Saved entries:
_ _ _ _ _ _ _

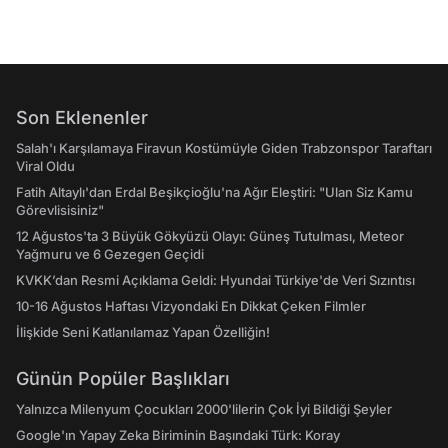
Son Eklenenler
Salah'ı Karşılamaya Firavun Kostümüyle Giden Trabzonspor Taraftarı
Viral Oldu
Fatih Altaylı'dan Erdal Beşikçioğlu'na Ağır Eleştiri: "Ulan Siz Kamu
Görevlisisiniz"
12 Ağustos'ta 3 Büyük Gökyüzü Olayı: Güneş Tutulması, Meteor
Yağmuru ve 6 Gezegen Geçidi
KVKK’dan Resmi Açıklama Geldi: Hyundai Türkiye'de Veri Sızıntısı
10-16 Ağustos Haftası Vizyondaki En Dikkat Çeken Filmler
İlişkide Seni Katlanılamaz Yapan Özelliğin!
Günün Popüler Başlıkları
Yalnızca Milenyum Çocukları 2000'lilerin Çok İyi Bildiği Şeyler
Google'ın Yapay Zeka Biriminin Başındaki Türk: Koray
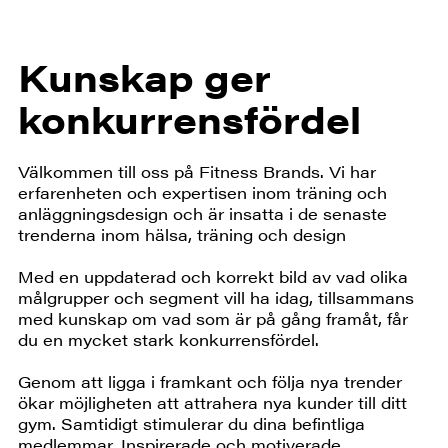
Kunskap ger
konkurrensfördel
Välkommen till oss på Fitness Brands. Vi har
erfarenheten och expertisen inom träning och
anläggningsdesign och är insatta i de senaste
trenderna inom hälsa, träning och design
Med en uppdaterad och korrekt bild av vad olika
målgrupper och segment vill ha idag, tillsammans
med kunskap om vad som är på gång framåt, får
du en mycket stark konkurrensfördel.
Genom att ligga i framkant och följa nya trender
ökar möjligheten att attrahera nya kunder till ditt
gym. Samtidigt stimulerar du dina befintliga
medlemmar. Inspirerade och motiverade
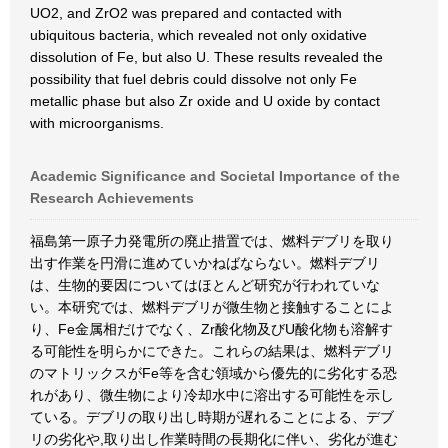
UO2, and ZrO2 was prepared and contacted with
ubiquitous bacteria, which revealed not only oxidative
dissolution of Fe, but also U. These results revealed the
possibility that fuel debris could dissolve not only Fe
metallic phase but also Zr oxide and U oxide by contact
with microorganisms.
Academic Significance and Societal Importance of the
Research Achievements
福島第一原子力発電所の廃止措置では、燃料デブリを取り
出す作業を円滑に進めていかねばならない。燃料デブリ
は、生物的要因についてはほとんど研究が行われていな
い。本研究では、燃料デブリが微生物と接触することによ
り、Fe金属相だけでなく、Zr酸化物及びU酸化物も溶解す
る可能性を明らかにできた。これらの結果は、燃料デブリ
のマトリックスがFe等を含む領域から優先的に劣化する恐
れがあり、微生物により冷却水中に溶出する可能性を示し
ている。デブリの取り出し時期が遅れることによる、デブ
リの劣化や,取り出し作業時間の長期化に伴い、劣化が進む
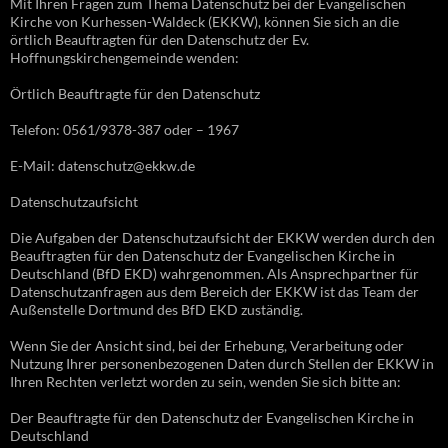
Mit Ihren Fragen zum Thema Datenschutz bei der Evangelischen
Kirche von Kurhessen-Waldeck (EKKW), können Sie sich an die
örtlich Beauftragten für den Datenschutz der Ev.
Hoffnungskirchengemeinde wenden:
Örtlich Beauftragte für den Datenschutz
Telefon: 0561/9378-387 oder – 1967
E-Mail: datenschutz@ekkw.de
Datenschutzaufsicht
Die Aufgaben der Datenschutzaufsicht der EKKW werden durch den
Beauftragten für den Datenschutz der Evangelischen Kirche in
Deutschland (BfD EKD) wahrgenommen. Als Ansprechpartner für
Datenschutzanfragen aus dem Bereich der EKKW ist das Team der
Außenstelle Dortmund des BfD EKD zuständig.
Wenn Sie der Ansicht sind, bei der Erhebung, Verarbeitung oder
Nutzung Ihrer personenbezogenen Daten durch Stellen der EKKW in
Ihren Rechten verletzt worden zu sein, wenden Sie sich bitte an:
Der Beauftragte für den Datenschutz der Evangelischen Kirche in
Deutschland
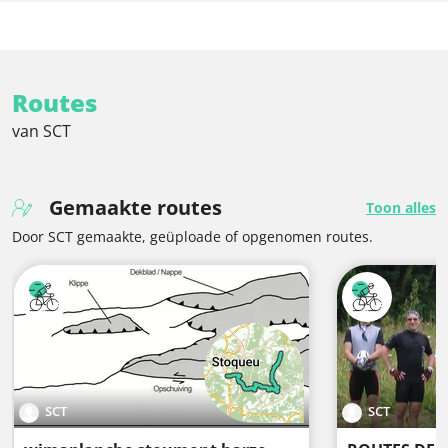
Routes
van SCT
Gemaakte routes
Toon alles
Door SCT gemaakte, geüploade of opgenomen routes.
SCT
SCT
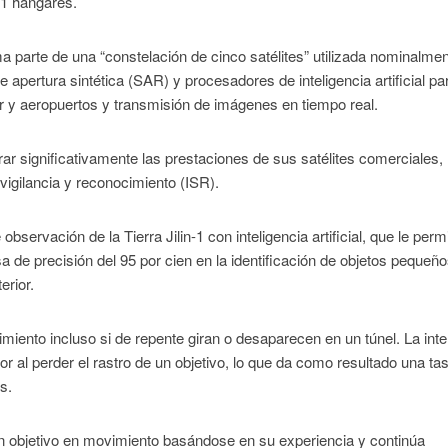
11 hangares.
rma parte de una “constelación de cinco satélites” utilizada nominalme
e apertura sintética (SAR) y procesadores de inteligencia artificial pa
mar y aeropuertos y transmisión de imágenes en tiempo real.
jorar significativamente las prestaciones de sus satélites comerciales,
 vigilancia y reconocimiento (ISR).
bservación de la Tierra Jilin-1 con inteligencia artificial, que le perm
 de precisión del 95 por cien en la identificación de objetos pequeño
erior.
ovimiento incluso si de repente giran o desaparecen en un túnel. La inte
rror al perder el rastro de un objetivo, lo que da como resultado una ta
es.
e un objetivo en movimiento basándose en su experiencia y continúa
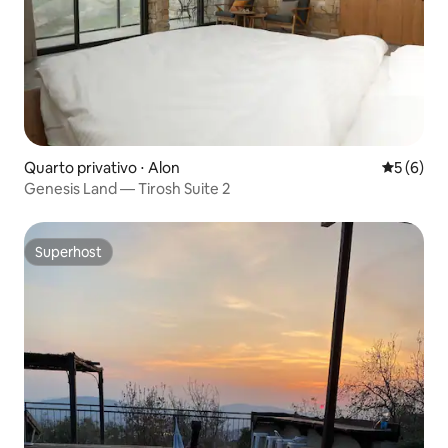
Quarto privativo ⋅ Alon
5 de uma 
5 (6)
Genesis Land — Tirosh Suite 2
Superhost
Superhost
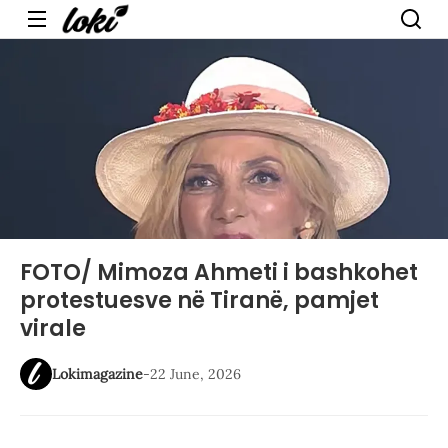
Menu
FOTO/ Mimoza Ahmeti i bashkohet
protestuesve në Tiranë, pamjet
virale
Lokimagazine
-
22 June, 2026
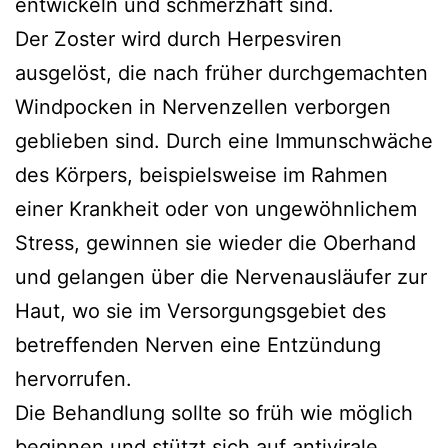
entwickeln und schmerzhaft sind.
Der Zoster wird durch Herpesviren
ausgelöst, die nach früher durchgemachten
Windpocken in Nervenzellen verborgen
geblieben sind. Durch eine Immunschwäche
des Körpers, beispielsweise im Rahmen
einer Krankheit oder von ungewöhnlichem
Stress, gewinnen sie wieder die Oberhand
und gelangen über die Nervenausläufer zur
Haut, wo sie im Versorgungsgebiet des
betreffenden Nerven eine Entzündung
hervorrufen.
Die Behandlung sollte so früh wie möglich
beginnen und stützt sich auf antivirale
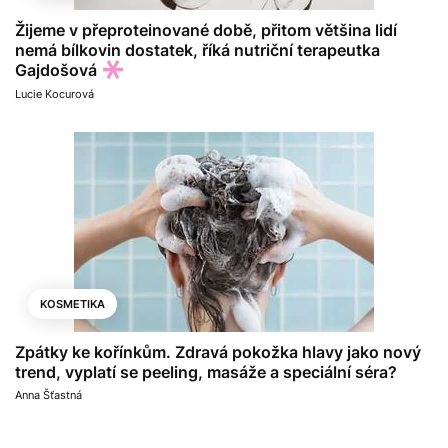
Žijeme v přeproteinované době, přitom většina lidí
nemá bílkovin dostatek, říká nutriční terapeutka
Gajdošová
Lucie Kocurová
KOSMETIKA
Zpátky ke kořínkům. Zdravá pokožka hlavy jako nový
trend, vyplatí se peeling, masáže a speciální séra?
Anna Šťastná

_ _ _ _ _ _ _

#### [ASSIGNED TASK]
Copy nothing but the lines from the top of the data down to the line containing "UO2, and ZrO2 was prepared and contacted with", and leave the pictures out.

#### [THE COMPLETED TASK]
Son Eklenenler
Salah'ı Karşılamaya Firavun Kostümüyle Giden Trabzonspor Taraftarı
Viral Oldu
Fatih Altaylı'dan Erdal Beşikçioğlu'na Ağır Eleştiri: "Ulan Siz Kamu
Görevlisisiniz"
12 Ağustos'ta 3 Büyük Gökyüzü Olayı: Güneş Tutulması, Meteor
Yağmuru ve 6 Gezegen Geçidi
KVKK’dan Resmi Açıklama Geldi: Hyundai Türkiye'de Veri Sızıntısı
10-16 Ağustos Haftası Vizyondaki En Dikkat Çeken Filmler
İlişkide Seni Katlanılamaz Yapan Özelliğin!
Günün Popüler Başlıkları
Yalnızca Milenyum Çocukları 2000'lilerin Çok İyi Bildiği Şeyler
Google'ın Yapay Zeka Biriminin Başındaki Türk: Koray
Kunskap ger
konkurrensfördel
Välkommen till oss på Fitness Brands. Vi har
erfarenheten och expertisen inom träning och
anläggningsdesign och är insatta i de senaste
trenderna inom hälsa, träning och design
Med en uppdaterad och korrekt bild av vad olika
målgrupper och segment vill ha idag, tillsammans
med kunskap om vad som är på gång framåt, får
du en mycket stark konkurrensfördel.
Genom att ligga i framkant och följa nya trender
ökar möjligheten att attrahera nya kunder till ditt
gym. Samtidigt stimulerar du dina befintliga
medlemmar. Inspirerade och motiverade
UO2, and ZrO2 was prepared and contacted with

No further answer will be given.